Top of Record excerpts

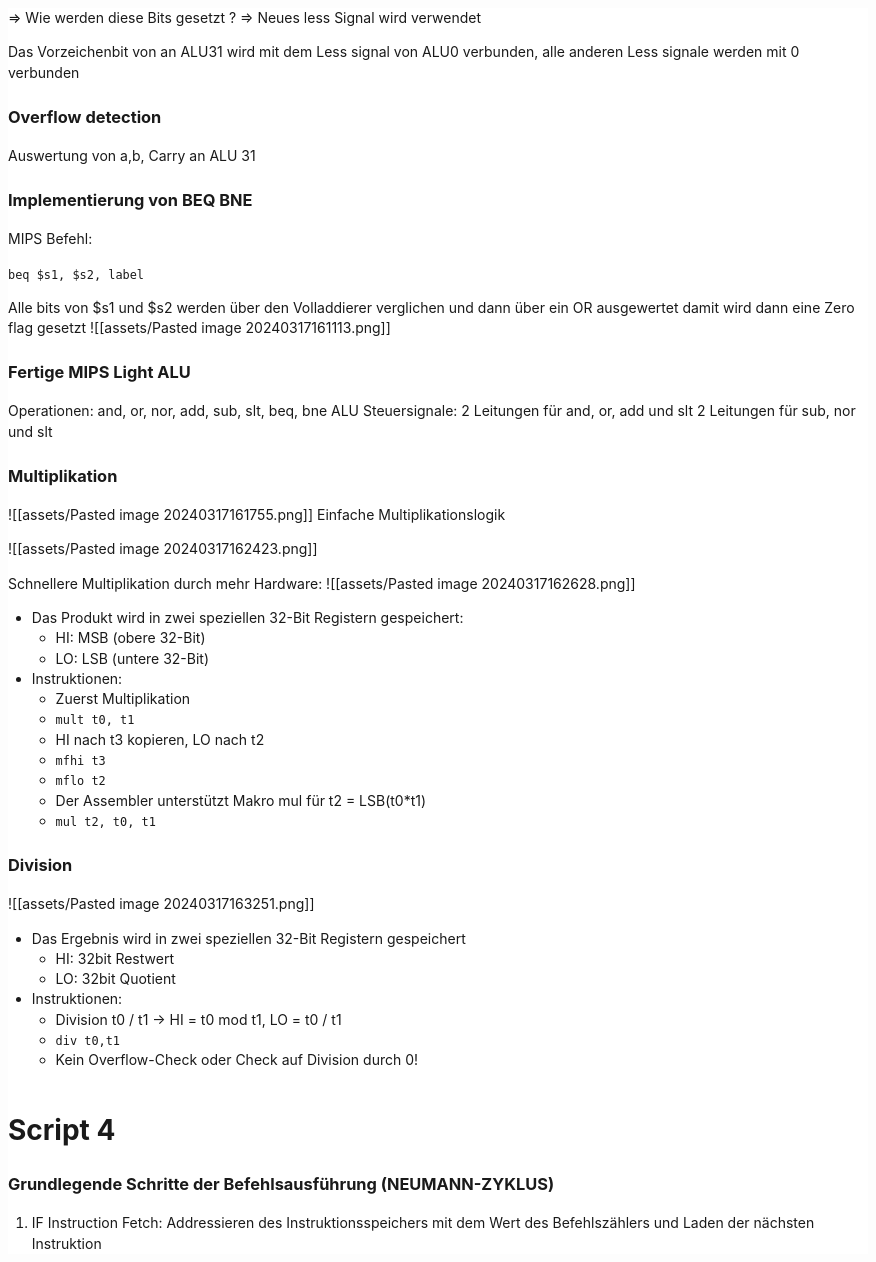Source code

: => Wie werden diese Bits gesetzt ?
	=> Neues less Signal wird verwendet

Das  Vorzeichenbit von an ALU31 wird mit dem Less signal von ALU0 verbunden, alle anderen Less signale werden mit 0 verbunden

### Overflow detection
Auswertung von a,b, Carry an ALU 31

### Implementierung von BEQ BNE
MIPS Befehl:
```
beq $s1, $s2, label
```
Alle bits von $s1 und $s2 werden über den Volladdierer verglichen und dann über ein OR ausgewertet damit wird dann eine Zero flag gesetzt
![[assets/Pasted image 20240317161113.png]]
### Fertige MIPS Light ALU
Operationen: and, or, nor, add, sub, slt, beq, bne
ALU Steuersignale: 2 Leitungen für and, or, add und slt
			     2 Leitungen für sub, nor und slt


### Multiplikation
![[assets/Pasted image 20240317161755.png]]
Einfache Multiplikationslogik

![[assets/Pasted image 20240317162423.png]]

Schnellere Multiplikation durch mehr Hardware:
![[assets/Pasted image 20240317162628.png]]

- Das Produkt wird in zwei speziellen 32-Bit Registern gespeichert:
	- HI: MSB (obere 32-Bit)
	- LO: LSB (untere 32-Bit)
- Instruktionen:
	- Zuerst Multiplikation
	- `mult t0, t1`
	- HI nach t3 kopieren, LO nach t2
	- `mfhi t3`
	- `mflo t2`
	- Der Assembler unterstützt Makro mul für t2 = LSB(t0\*t1)
	- `mul t2, t0, t1`

### Division
![[assets/Pasted image 20240317163251.png]]
- Das Ergebnis wird in zwei speziellen 32-Bit Registern gespeichert
	- HI: 32bit Restwert
	- LO: 32bit Quotient
- Instruktionen:
	- Division t0 / t1 -> HI = t0 mod t1, LO = t0 / t1
	- `div t0,t1`
	- Kein Overflow-Check oder Check auf Division durch 0!
# Script 4
### Grundlegende Schritte der Befehlsausführung (NEUMANN-ZYKLUS)
1. IF Instruction Fetch: Addressieren des Instruktionsspeichers mit dem Wert des Befehlszählers und Laden der nächsten Instruktion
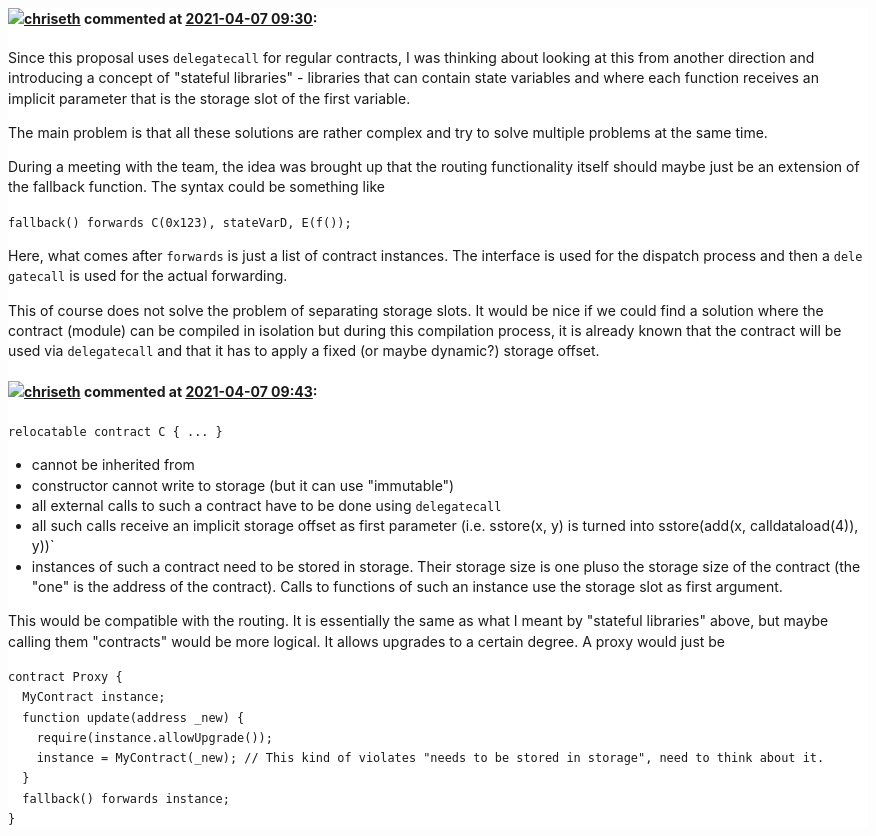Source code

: #### <img src="https://avatars.githubusercontent.com/u/9073706?v=4" width="50">[chriseth](https://github.com/chriseth) commented at [2021-04-07 09:30](https://github.com/ethereum/solidity/issues/11102#issuecomment-814764609):

Since this proposal uses `delegatecall` for regular contracts, I was thinking about looking at this from another direction and introducing a concept of "stateful libraries" - libraries that can contain state variables and where each function receives an implicit parameter that is the storage slot of the first variable.

The main problem is that all these solutions are rather complex and try to solve multiple problems at the same time.

During a meeting with the team, the idea was brought up that the routing functionality itself should maybe just be an extension of the fallback function. The syntax could be something like
```
fallback() forwards C(0x123), stateVarD, E(f());
```
Here, what comes after `forwards` is just a list of contract instances. The interface is used for the dispatch process and then a `delegatecall` is used for the actual forwarding.

This of course does not solve the problem of separating storage slots.
It would be nice if we could find a solution where the contract (module) can be compiled in isolation but during this compilation process, it is already known that the contract will be used via `delegatecall` and that it has to apply a fixed (or maybe dynamic?) storage offset.

#### <img src="https://avatars.githubusercontent.com/u/9073706?v=4" width="50">[chriseth](https://github.com/chriseth) commented at [2021-04-07 09:43](https://github.com/ethereum/solidity/issues/11102#issuecomment-814772860):

`relocatable contract C { ... }`
 - cannot be inherited from
 - constructor cannot write to storage (but it can use "immutable")
 - all external calls to such a contract have to be done using `delegatecall`
 - all such calls receive an implicit storage offset as first parameter (i.e. sstore(x, y) is turned into sstore(add(x, calldataload(4)), y))`
 - instances of such a contract need to be stored in storage. Their storage size is one pluso the storage size of the contract (the "one" is the address of the contract). Calls to functions of such an instance use the storage slot as first argument.

This would be compatible with the routing. It is essentially the same as what I meant by "stateful libraries" above, but maybe calling them "contracts" would be more logical. It allows upgrades to a certain degree. A proxy would just be

```
contract Proxy {
  MyContract instance;
  function update(address _new) {
    require(instance.allowUpgrade());
    instance = MyContract(_new); // This kind of violates "needs to be stored in storage", need to think about it.
  }
  fallback() forwards instance;
}
```
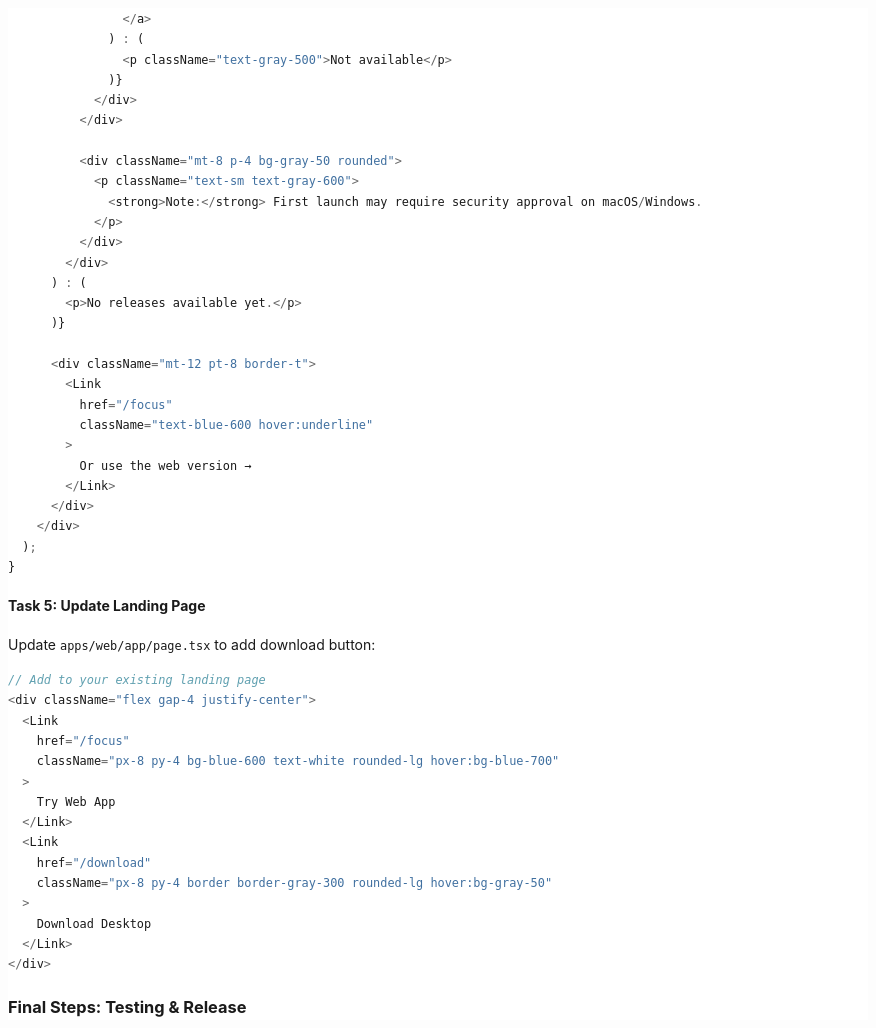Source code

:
 ```typescript
                </a>
              ) : (
                <p className="text-gray-500">Not available</p>
              )}
            </div>
          </div>
          
          <div className="mt-8 p-4 bg-gray-50 rounded">
            <p className="text-sm text-gray-600">
              <strong>Note:</strong> First launch may require security approval on macOS/Windows.
            </p>
          </div>
        </div>
      ) : (
        <p>No releases available yet.</p>
      )}
      
      <div className="mt-12 pt-8 border-t">
        <Link 
          href="/focus" 
          className="text-blue-600 hover:underline"
        >
          Or use the web version →
        </Link>
      </div>
    </div>
  );
}
```

#### Task 5: Update Landing Page

Update `apps/web/app/page.tsx` to add download button:
```typescript
// Add to your existing landing page
<div className="flex gap-4 justify-center">
  <Link
    href="/focus"
    className="px-8 py-4 bg-blue-600 text-white rounded-lg hover:bg-blue-700"
  >
    Try Web App
  </Link>
  <Link
    href="/download"
    className="px-8 py-4 border border-gray-300 rounded-lg hover:bg-gray-50"
  >
    Download Desktop
  </Link>
</div>
```

### Final Steps: Testing & Release
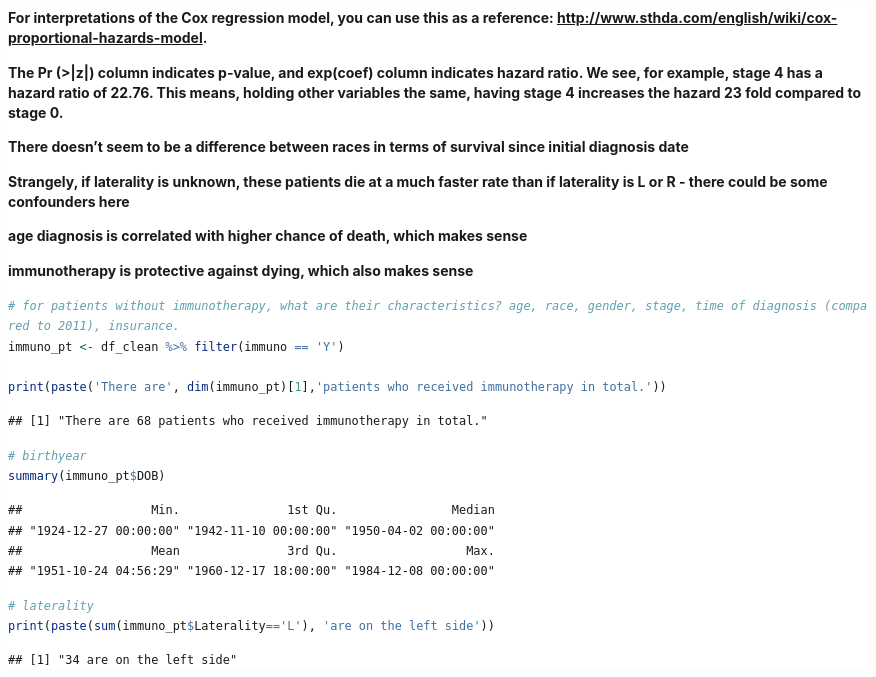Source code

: **For interpretations of the Cox regression model, you can use this as a
reference:
<http://www.sthda.com/english/wiki/cox-proportional-hazards-model>.**

**The Pr (\>|z|) column indicates p-value, and exp(coef) column
indicates hazard ratio. We see, for example, stage 4 has a hazard ratio
of 22.76. This means, holding other variables the same, having stage 4
increases the hazard 23 fold compared to stage 0.**

**There doesn’t seem to be a difference between races in terms of
survival since initial diagnosis date**

**Strangely, if laterality is unknown, these patients die at a much
faster rate than if laterality is L or R - there could be some
confounders here**

**age diagnosis is correlated with higher chance of death, which makes
sense**

**immunotherapy is protective against dying, which also makes sense**

``` r
# for patients without immunotherapy, what are their characteristics? age, race, gender, stage, time of diagnosis (compared to 2011), insurance.
immuno_pt <- df_clean %>% filter(immuno == 'Y')

print(paste('There are', dim(immuno_pt)[1],'patients who received immunotherapy in total.'))
```

    ## [1] "There are 68 patients who received immunotherapy in total."

``` r
# birthyear 
summary(immuno_pt$DOB)
```

    ##                  Min.               1st Qu.                Median 
    ## "1924-12-27 00:00:00" "1942-11-10 00:00:00" "1950-04-02 00:00:00" 
    ##                  Mean               3rd Qu.                  Max. 
    ## "1951-10-24 04:56:29" "1960-12-17 18:00:00" "1984-12-08 00:00:00"

``` r
# laterality
print(paste(sum(immuno_pt$Laterality=='L'), 'are on the left side'))
```

    ## [1] "34 are on the left side"
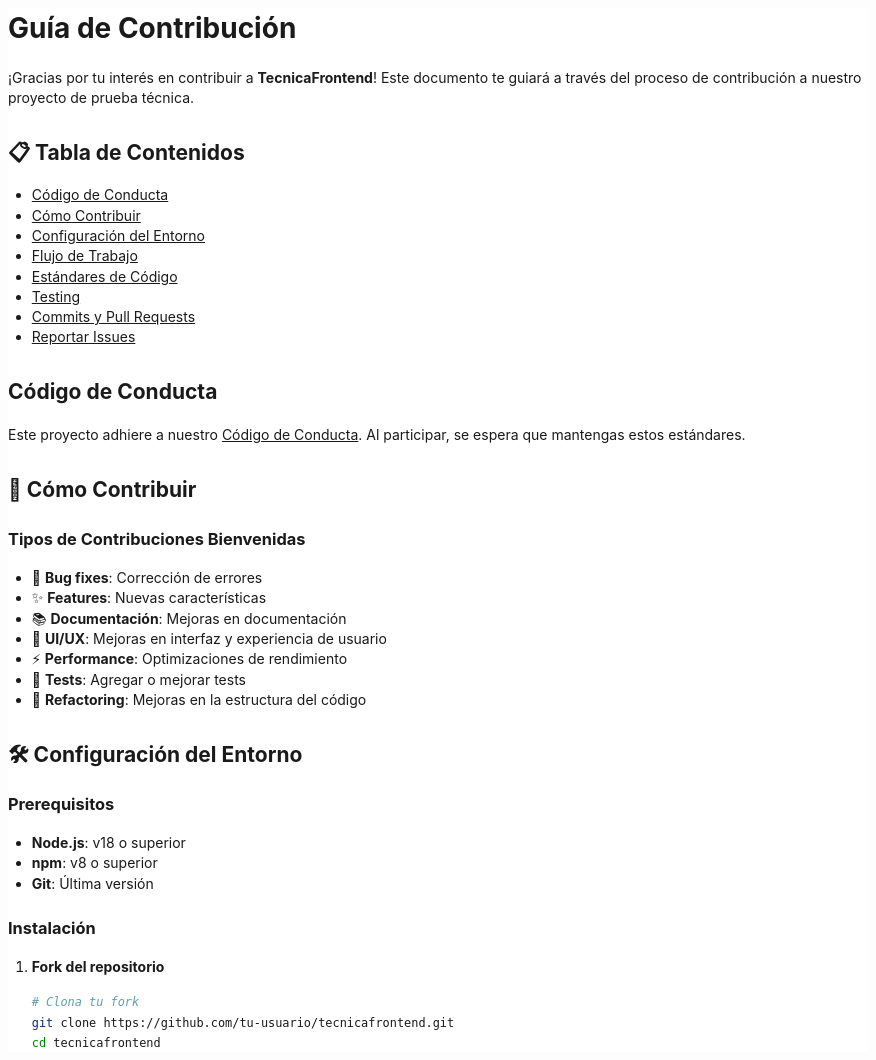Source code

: # Guía de Contribución

¡Gracias por tu interés en contribuir a **TecnicaFrontend**! Este documento te guiará a través del proceso de contribución a nuestro proyecto de prueba técnica.

## 📋 Tabla de Contenidos

- [Código de Conducta](#código-de-conducta)
- [Cómo Contribuir](#cómo-contribuir)
- [Configuración del Entorno](#configuración-del-entorno)
- [Flujo de Trabajo](#flujo-de-trabajo)
- [Estándares de Código](#estándares-de-código)
- [Testing](#testing)
- [Commits y Pull Requests](#commits-y-pull-requests)
- [Reportar Issues](#reportar-issues)

## Código de Conducta

Este proyecto adhiere a nuestro [Código de Conducta](./CODE_OF_CONDUCT.md). Al participar, se espera que mantengas estos estándares.

## 🚀 Cómo Contribuir

### Tipos de Contribuciones Bienvenidas

- 🐛 **Bug fixes**: Corrección de errores
- ✨ **Features**: Nuevas características
- 📚 **Documentación**: Mejoras en documentación
- 🎨 **UI/UX**: Mejoras en interfaz y experiencia de usuario
- ⚡ **Performance**: Optimizaciones de rendimiento
- 🧪 **Tests**: Agregar o mejorar tests
- 🔧 **Refactoring**: Mejoras en la estructura del código

## 🛠️ Configuración del Entorno

### Prerequisitos

- **Node.js**: v18 o superior
- **npm**: v8 o superior
- **Git**: Última versión

### Instalación

1. **Fork del repositorio**
   ```bash
   # Clona tu fork
   git clone https://github.com/tu-usuario/tecnicafrontend.git
   cd tecnicafrontend
   ```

Bottom of Record excerpts

• _Exercise brief_: Leaving every picture out, write out exactly the lines from the beginning of the listing above to the line with "### Grundlegende Schritte", inclusive.

• _Response to this task_:
Source code

: => Wie werden diese Bits gesetzt ?
	=> Neues less Signal wird verwendet

Das  Vorzeichenbit von an ALU31 wird mit dem Less signal von ALU0 verbunden, alle anderen Less signale werden mit 0 verbunden

### Overflow detection
Auswertung von a,b, Carry an ALU 31

### Implementierung von BEQ BNE
MIPS Befehl:
```
beq $s1, $s2, label
```
Alle bits von $s1 und $s2 werden über den Volladdierer verglichen und dann über ein OR ausgewertet damit wird dann eine Zero flag gesetzt
![[assets/Pasted image 20240317161113.png]]
### Fertige MIPS Light ALU
Operationen: and, or, nor, add, sub, slt, beq, bne
ALU Steuersignale: 2 Leitungen für and, or, add und slt
			     2 Leitungen für sub, nor und slt


### Multiplikation
![[assets/Pasted image 20240317161755.png]]
Einfache Multiplikationslogik

![[assets/Pasted image 20240317162423.png]]

Schnellere Multiplikation durch mehr Hardware:
![[assets/Pasted image 20240317162628.png]]

- Das Produkt wird in zwei speziellen 32-Bit Registern gespeichert:
	- HI: MSB (obere 32-Bit)
	- LO: LSB (untere 32-Bit)
- Instruktionen:
	- Zuerst Multiplikation
	- `mult t0, t1`
	- HI nach t3 kopieren, LO nach t2
	- `mfhi t3`
	- `mflo t2`
	- Der Assembler unterstützt Makro mul für t2 = LSB(t0\*t1)
	- `mul t2, t0, t1`

### Division
![[assets/Pasted image 20240317163251.png]]
- Das Ergebnis wird in zwei speziellen 32-Bit Registern gespeichert
	- HI: 32bit Restwert
	- LO: 32bit Quotient
- Instruktionen:
	- Division t0 / t1 -> HI = t0 mod t1, LO = t0 / t1
	- `div t0,t1`
	- Kein Overflow-Check oder Check auf Division durch 0!
# Script 4
### Grundlegende Schritte der Befehlsausführung (NEUMANN-ZYKLUS)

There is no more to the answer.